Doctor of Philosophy (PhD)

Document Type

Doctoral Dissertation

College

Engineering

Department/School/Program

Biomedical Engineering

First Advisor

Dr. Hainsworth Y. Shin

Second Advisor

Dr. Charles F. Knapp

Abstract

Hypercholesterolemia is a dominant risk factor for a variety of cardiovascular diseases and involves a chronic inflammatory component in which neutrophil activity plays a critical role. Recently, fluid shear stress mechanotransduction has been established as a control mechanism that regulates the activity of neutrophils by reducing the formation of pseudopods and the surface expression of CD18 integrins, thereby rendering these cells rounded, deformable, and non-adhesive. This is critical for maintaining a healthy circulation, because chronically activated neutrophils not only release excess cytotoxic and degradative agents but also exhibit a reduced efficiency to pass through the small vessels of the microcirculation leading to increased microvascular resistance.
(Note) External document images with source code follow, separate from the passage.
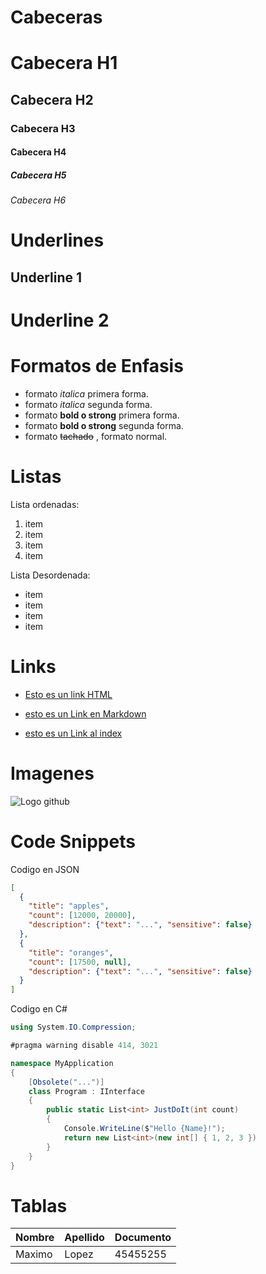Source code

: # Cabeceras
# Cabecera H1
## Cabecera H2
### Cabecera H3
#### Cabecera H4
##### Cabecera H5
###### Cabecera H6

# Underlines

Underline 1
------
Underline 2
====
# Formatos de Enfasis
- formato *italica* primera forma.
- formato _italica_ segunda forma.
- formato **bold o strong** primera forma.
- formato __bold o strong__ segunda forma.
- formato ~~tachado~~ , formato normal.

# Listas

Lista ordenadas:
1. item
1. item
1. item
1. item

Lista Desordenada:
- item
- item
- item
- item

# Links

 - <a href="http://google.com">Esto es un link HTML</a>

 - [esto es un Link en Markdown](http://www.google.com)
 - [esto es un Link al index ](index.html)


# Imagenes

![Logo github](https://cdn.iconscout.com/icon/free/png-256/github-6-71656.png)

# Code Snippets
Codigo en JSON
```JSON
[
  {
    "title": "apples",
    "count": [12000, 20000],
    "description": {"text": "...", "sensitive": false}
  },
  {
    "title": "oranges",
    "count": [17500, null],
    "description": {"text": "...", "sensitive": false}
  }
]
```

Codigo en C#
```C#
using System.IO.Compression;

#pragma warning disable 414, 3021

namespace MyApplication
{
    [Obsolete("...")]
    class Program : IInterface
    {
        public static List<int> JustDoIt(int count)
        {
            Console.WriteLine($"Hello {Name}!");
            return new List<int>(new int[] { 1, 2, 3 })
        }
    }
}
```
# Tablas

|Nombre|Apellido|Documento|
|------|--------|---------|
|Maximo| Lopez|45455255|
We hypothesized that aberrant neutrophil mechanosensitivity to fluid shear stress due to the altered blood environment (i.e., excess plasma cholesterol) is a contributing factor for elevated hemodynamic resistance in the microcirculation associated with hypercholesterolemia. For this purpose, the present work firstly showed that the sensitivity of neutrophils to fluid shear stress depends on the cholesterol-dependent fluidity of the cell membrane, and that, in the face of hypercholesterolemia, the neutrophil mechanosensitivity highly correlated with the plasma levels of free cholesterol. The second part of this project demonstrated that, when subjected to shear stress fields, leukocyte suspensions exhibited transient (within 10 min of flow onset) time-dependent reductions in their apparent viscosity. Moreover, shear-induced changes in viscosity of cell suspensions were influenced by disturbances of membrane cholesterol and fluidity in a fashion similar to that for shear-induced pseudopod retraction. Finally, the third part of this work provided evidence that neutrophils played a role in hypercholesterolemia-related impairment of flow recovery response to transient ischemia. In conclusion, results of the current work provided the first evidence that cholesterol is an important component of the neutrophil mechanotransducing capacity and impaired neutrophil shear mechanotransduction may disturb the blood flow rheology, leading to elevations in the apparent viscosity as well as in the resistance. This cholesterol-linked perturbation may be a contributing factor for the pathologic microcirculation associated with hypercholesterolemia.